Nintendo marketed the original wii as the console that got kids up off their rear-ends and got them moving. However, children are both smart and interminably lazy. It wasn’t long before kids discovered that the games didn’t really require them to put the wii controller in their pocket and jog around the basement – they could just lay on the couch and flick their wrist. So how does Nintendo fix this? They make a nine pound controller.
Notice how the Nintendo rep has his elbows in tight close to his body like you’re supposed to do for bicep curls. That’s because Nintendo’s Wii U means strength conditioning while you get your game on.
This picture makes me wonder if they made that poor guy stand directly in front of the giant display screen in an effort to make the controller appear smaller (forced perspective).
And apparently it needs some sort of life-support system. I mean, take a look at that awesome hose accessory!

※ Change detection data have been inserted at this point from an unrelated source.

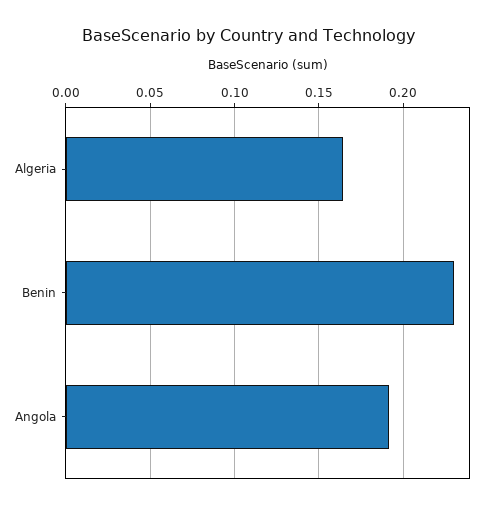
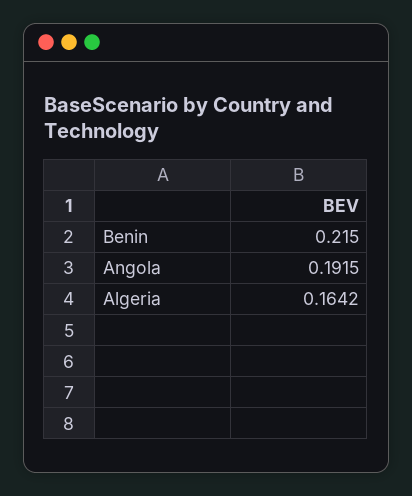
  {
    "Algeria": 0.1642,
-   "Benin": 0.23,
+   "Benin": 0.215,
    "Angola": 0.1915
  }

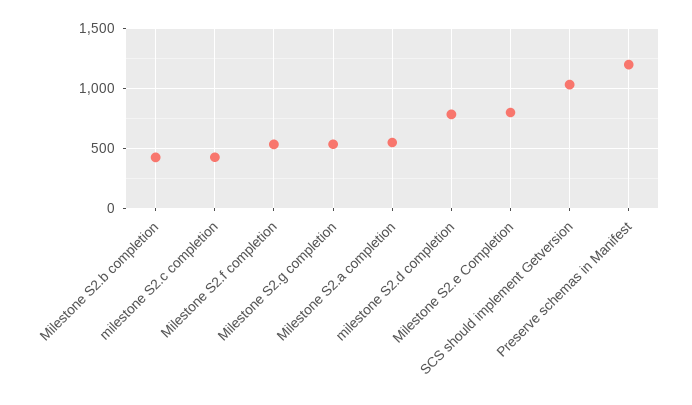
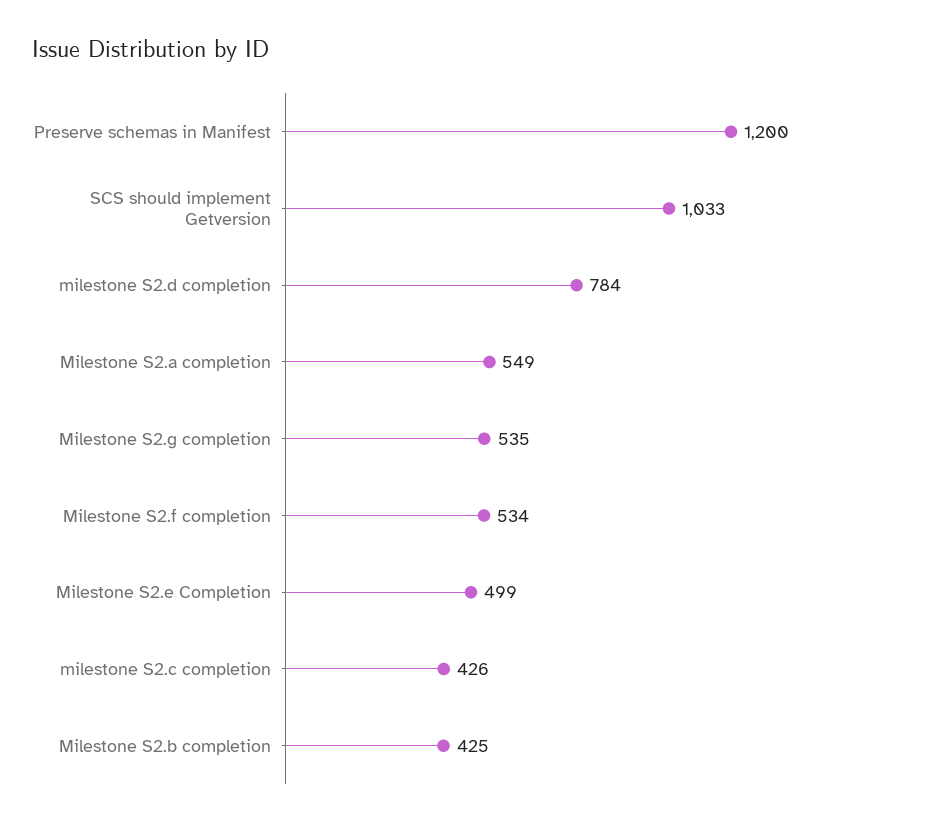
  {
    "Milestone S2.b completion": 425,
    "milestone S2.c completion": 426,
    "Milestone S2.f completion": 534,
    "Milestone S2.g completion": 535,
    "Milestone S2.a completion": 549,
    "milestone S2.d completion": 784,
-   "Milestone S2.e Completion": 800,
+   "Milestone S2.e Completion": 499,
    "SCS should implement Getversion": 1033,
    "Preserve schemas in Manifest": 1200
  }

Unless… is it possible Nintendo will release a Ghostbusters-stlye Trap device that connects to the Wii U controller? Imagine how that might improve the tired Pokemon franchise!
I wonder if the Wii U controller will also double as the Wii U Fit Plus balance board. If so, Nintendo marketing could say, “Nintendo engineers had to think small. To create the Wii U controller they reduced the size of the original Wii Fit balance board by 30%”.
Oh! Wouldn’t it be cool if the Wii U controller came with some sort of defibrillator app (edit: “channel”); because you already know what kind of batteries this thing uses. Come to think of it… maybe that’s what the giant extension cord is for.
Curiously, when you compare the product to the rumors, a few pieces are missing. For instance: where are the back-pack straps; and wasn’t there a tripod mount on the prototype? More importantly, what happened to the See-and-Say® pull handle?